What you return must match the entries exactly, except that the pictures are gone.

Version difference data:
*-*-*
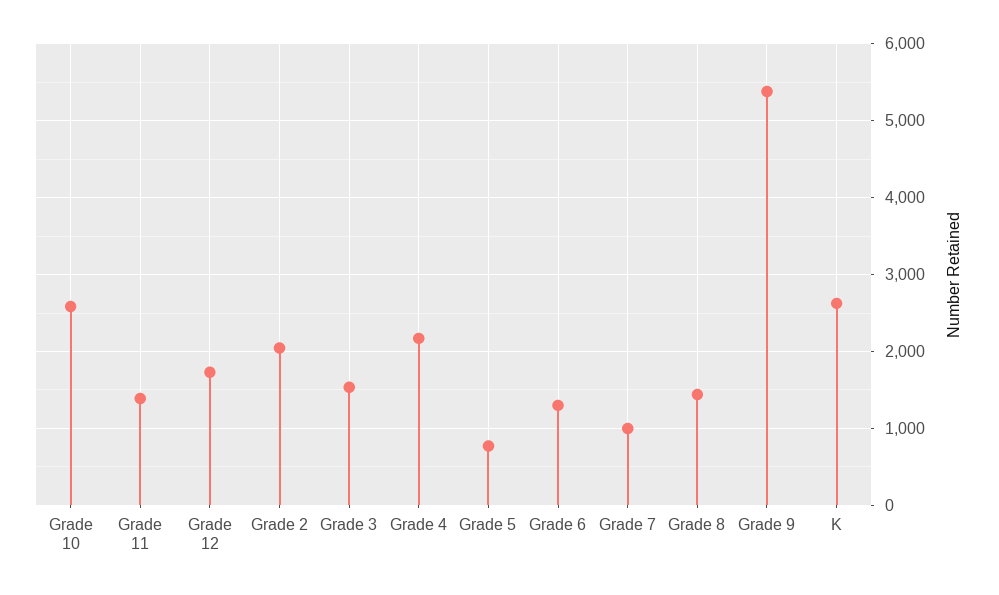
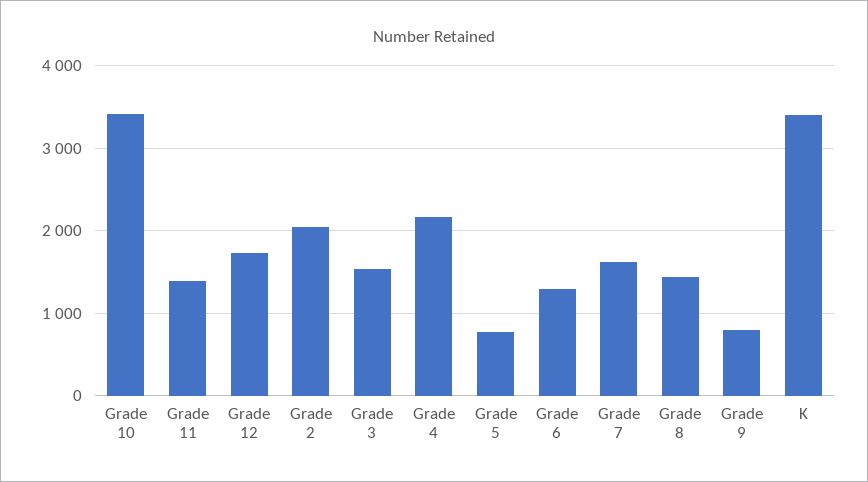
  {
-   "Grade 10": 2600,
+   "Grade 10": 3400,
    "Grade 11": 1400,
    "Grade 12": 1700,
    "Grade 2": 2000,
    "Grade 3": 1500,
    "Grade 4": 2200,
    "Grade 5": 800,
    "Grade 6": 1300,
-   "Grade 7": 1000,
+   "Grade 7": 1600,
    "Grade 8": 1400,
-   "Grade 9": 5400,
+   "Grade 9": 800,
-   "K": 2600
+   "K": 3400
  }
*-*-*
PROBLEM SOLUTION:
  {
-   "Grade 10": 2600,
+   "Grade 10": 3400,
    "Grade 11": 1400,
    "Grade 12": 1700,
    "Grade 2": 2000,
    "Grade 3": 1500,
    "Grade 4": 2200,
    "Grade 5": 800,
    "Grade 6": 1300,
-   "Grade 7": 1000,
+   "Grade 7": 1600,
    "Grade 8": 1400,
-   "Grade 9": 5400,
+   "Grade 9": 800,
-   "K": 2600
+   "K": 3400
  }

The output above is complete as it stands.